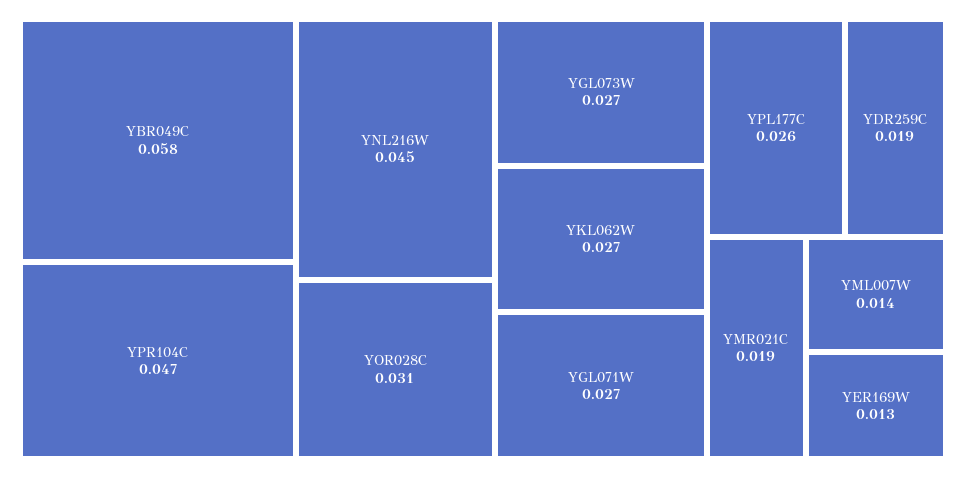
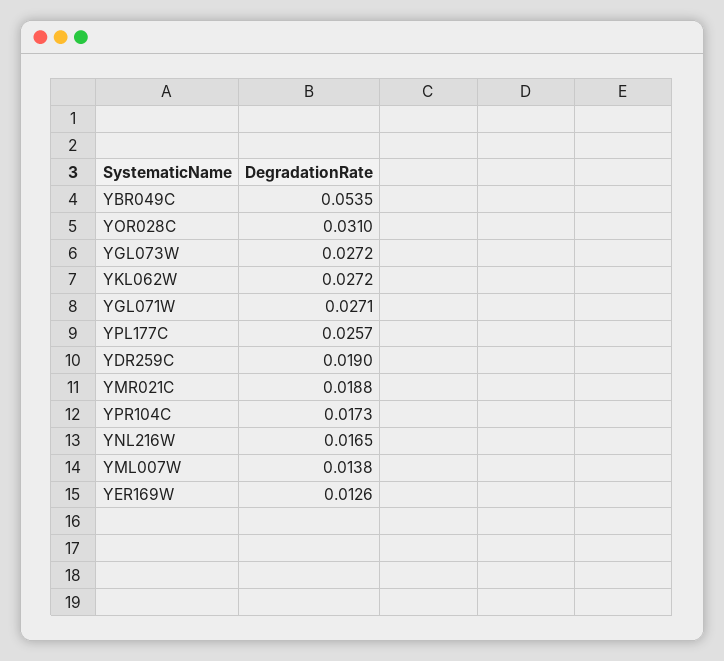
  {
-   "YBR049C": 0.058,
+   "YBR049C": 0.0535,
-   "YPR104C": 0.047,
+   "YPR104C": 0.0173,
-   "YNL216W": 0.045,
+   "YNL216W": 0.0165,
    "YOR028C": 0.031,
    "YGL073W": 0.0272,
    "YKL062W": 0.0272,
    "YGL071W": 0.0271,
    "YPL177C": 0.0257,
    "YDR259C": 0.019,
    "YMR021C": 0.0188,
    "YML007W": 0.0138,
    "YER169W": 0.0126
  }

------------

=== YOUR OBJECTIVE ===
Pictures aside, reproduce all of the material above without alteration.

=== COMPLETED TASK ===
  {
-   "YBR049C": 0.058,
+   "YBR049C": 0.0535,
-   "YPR104C": 0.047,
+   "YPR104C": 0.0173,
-   "YNL216W": 0.045,
+   "YNL216W": 0.0165,
    "YOR028C": 0.031,
    "YGL073W": 0.0272,
    "YKL062W": 0.0272,
    "YGL071W": 0.0271,
    "YPL177C": 0.0257,
    "YDR259C": 0.019,
    "YMR021C": 0.0188,
    "YML007W": 0.0138,
    "YER169W": 0.0126
  }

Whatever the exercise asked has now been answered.